Several points of friction are likely to surface during the comment period.

Baseline data is thin. CMS has not published comprehensive figures on how long prior authorization decisions actually take today across Medicare drug plans. Without that baseline, it is difficult to measure how many beneficiaries would see a meaningful reduction in wait times. The American Medical Association’s 2024 prior authorization physician survey found that 94% of physicians reported care delays associated with prior authorization and that nearly one in three reported that prior authorization led to a serious adverse event for a patient. Those numbers, drawn from physicians across all payer types, suggest the problem is widespread, but Medicare-specific timing data remains scarce.

Implementation costs are uncertain. Transitioning to FHIR- and NCPDP-based workflows will require new software, testing, and staff training. Smaller plans and independent physician practices may argue the investment is steep, particularly if they must support multiple prior authorization tools across different payers. How CMS structures compliance timelines and enforcement will determine whether the shift feels like relief or another layer of technical obligation.

“Urgent” needs sharper criteria. The proposed rule sets a 24-hour clock for urgent cases but does not, in its public summaries, spell out granular clinical criteria for that designation. Consider a patient with aggressive cancer whose oncologist prescribes a targeted therapy: does the case automatically qualify as urgent, or must the physician submit additional documentation to trigger the faster clock? Patient advocates may push CMS to require plans to default to expedited processing whenever a physician attests that a delay could seriously jeopardize a patient’s health. Plans may seek flexibility to prevent the urgent label from being applied so broadly that it strains review capacity.

Faster decisions do not guarantee more approvals. A plan can still deny coverage within the required timeframe, leaving the patient to navigate a multi-step appeals process. Organizations like the American Medical Association, which has long documented physician-reported patient harm from authorization delays, may urge CMS to pair timing rules with transparency requirements on denial rationales. If clinicians can see exactly why a request was denied, they can adjust prescriptions or supply additional documentation rather than restarting from scratch.

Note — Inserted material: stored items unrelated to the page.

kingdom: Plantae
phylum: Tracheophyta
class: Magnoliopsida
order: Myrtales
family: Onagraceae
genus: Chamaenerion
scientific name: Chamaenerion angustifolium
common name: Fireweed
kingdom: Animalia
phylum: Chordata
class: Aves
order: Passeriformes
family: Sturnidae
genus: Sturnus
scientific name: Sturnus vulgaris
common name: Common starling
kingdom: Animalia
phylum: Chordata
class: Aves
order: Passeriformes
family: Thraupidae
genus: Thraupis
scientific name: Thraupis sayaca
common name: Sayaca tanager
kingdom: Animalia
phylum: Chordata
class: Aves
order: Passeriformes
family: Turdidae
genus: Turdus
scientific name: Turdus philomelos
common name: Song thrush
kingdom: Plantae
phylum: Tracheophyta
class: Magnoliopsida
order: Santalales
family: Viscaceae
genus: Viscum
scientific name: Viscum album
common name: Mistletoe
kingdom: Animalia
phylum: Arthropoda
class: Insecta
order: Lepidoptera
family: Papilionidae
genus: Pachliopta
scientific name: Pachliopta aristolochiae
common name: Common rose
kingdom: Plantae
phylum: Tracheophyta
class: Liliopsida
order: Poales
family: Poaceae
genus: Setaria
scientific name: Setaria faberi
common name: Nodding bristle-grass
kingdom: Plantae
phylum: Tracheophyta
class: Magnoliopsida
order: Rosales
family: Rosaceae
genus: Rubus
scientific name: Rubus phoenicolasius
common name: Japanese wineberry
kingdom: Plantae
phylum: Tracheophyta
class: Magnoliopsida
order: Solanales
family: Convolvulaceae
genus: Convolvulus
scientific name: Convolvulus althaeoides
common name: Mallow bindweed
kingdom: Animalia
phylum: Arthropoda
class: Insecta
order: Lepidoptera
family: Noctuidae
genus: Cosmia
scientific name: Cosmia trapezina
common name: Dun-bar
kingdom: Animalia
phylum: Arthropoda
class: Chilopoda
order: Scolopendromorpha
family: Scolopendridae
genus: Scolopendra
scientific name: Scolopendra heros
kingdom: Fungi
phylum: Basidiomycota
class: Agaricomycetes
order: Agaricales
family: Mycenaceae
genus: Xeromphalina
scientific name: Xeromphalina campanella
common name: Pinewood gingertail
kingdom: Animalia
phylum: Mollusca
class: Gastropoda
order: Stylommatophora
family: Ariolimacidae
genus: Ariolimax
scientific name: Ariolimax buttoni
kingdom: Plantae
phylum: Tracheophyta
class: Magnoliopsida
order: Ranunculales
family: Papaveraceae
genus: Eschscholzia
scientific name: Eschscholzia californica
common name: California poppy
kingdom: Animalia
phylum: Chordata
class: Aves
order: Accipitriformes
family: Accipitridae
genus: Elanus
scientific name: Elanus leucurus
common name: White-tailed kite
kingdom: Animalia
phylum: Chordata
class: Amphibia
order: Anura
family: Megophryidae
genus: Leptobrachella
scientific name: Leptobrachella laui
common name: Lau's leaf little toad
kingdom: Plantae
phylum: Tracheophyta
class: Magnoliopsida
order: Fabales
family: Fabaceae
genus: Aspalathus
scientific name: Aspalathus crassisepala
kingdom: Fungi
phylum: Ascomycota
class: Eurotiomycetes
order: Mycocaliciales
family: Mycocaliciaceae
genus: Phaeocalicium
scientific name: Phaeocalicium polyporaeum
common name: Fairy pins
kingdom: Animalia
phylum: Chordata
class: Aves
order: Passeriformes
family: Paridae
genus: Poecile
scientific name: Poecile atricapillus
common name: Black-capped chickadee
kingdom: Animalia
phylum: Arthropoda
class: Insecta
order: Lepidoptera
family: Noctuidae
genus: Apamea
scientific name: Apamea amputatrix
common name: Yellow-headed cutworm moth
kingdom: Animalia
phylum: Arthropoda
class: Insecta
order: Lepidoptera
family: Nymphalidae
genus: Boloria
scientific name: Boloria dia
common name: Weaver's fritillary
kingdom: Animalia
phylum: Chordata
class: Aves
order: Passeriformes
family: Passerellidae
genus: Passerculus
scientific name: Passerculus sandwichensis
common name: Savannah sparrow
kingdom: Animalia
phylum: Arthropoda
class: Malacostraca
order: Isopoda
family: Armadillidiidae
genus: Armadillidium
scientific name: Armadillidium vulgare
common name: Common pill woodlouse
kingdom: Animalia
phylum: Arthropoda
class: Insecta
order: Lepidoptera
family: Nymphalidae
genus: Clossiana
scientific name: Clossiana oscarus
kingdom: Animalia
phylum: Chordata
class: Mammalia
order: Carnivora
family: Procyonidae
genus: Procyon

Enforcement is the open question. The proposed rule sets deadlines, but what happens if a plan misses them? Whether CMS builds in automatic approval provisions, financial penalties, or reporting requirements for missed deadlines will likely be one of the most contested elements in the comment record. A deadline without consequences is a suggestion, not a mandate.

What could shift before the rule is finalized

CMS routinely revises proposed rules based on public input. If insurers warn that the implementation timeline is too aggressive, the agency could phase in requirements or carve out certain complex drug categories. If patient and provider groups argue the standards do not go far enough, CMS may face pressure to tighten oversight, require plans to publicly report authorization turnaround times and denial rates, or add automatic approval triggers when plans miss deadlines.

The comment portal on the Federal Register is open now. Anyone can submit feedback: a Medicare beneficiary describing how a prior authorization delay affected their care, a hospital system detailing operational costs, a pharmacy chain flagging workflow concerns. CMS weighs all of it. Individual patient stories carry real weight in the rulemaking record alongside detailed legal or actuarial analyses from industry groups.

How to submit a comment before June 15

Comments can be submitted electronically through the Federal Register listing for CMS-0062-P. Responses do not need to be technical or written in legal language. The deadline is June 15, 2026, at 11:59 p.m. Eastern Time.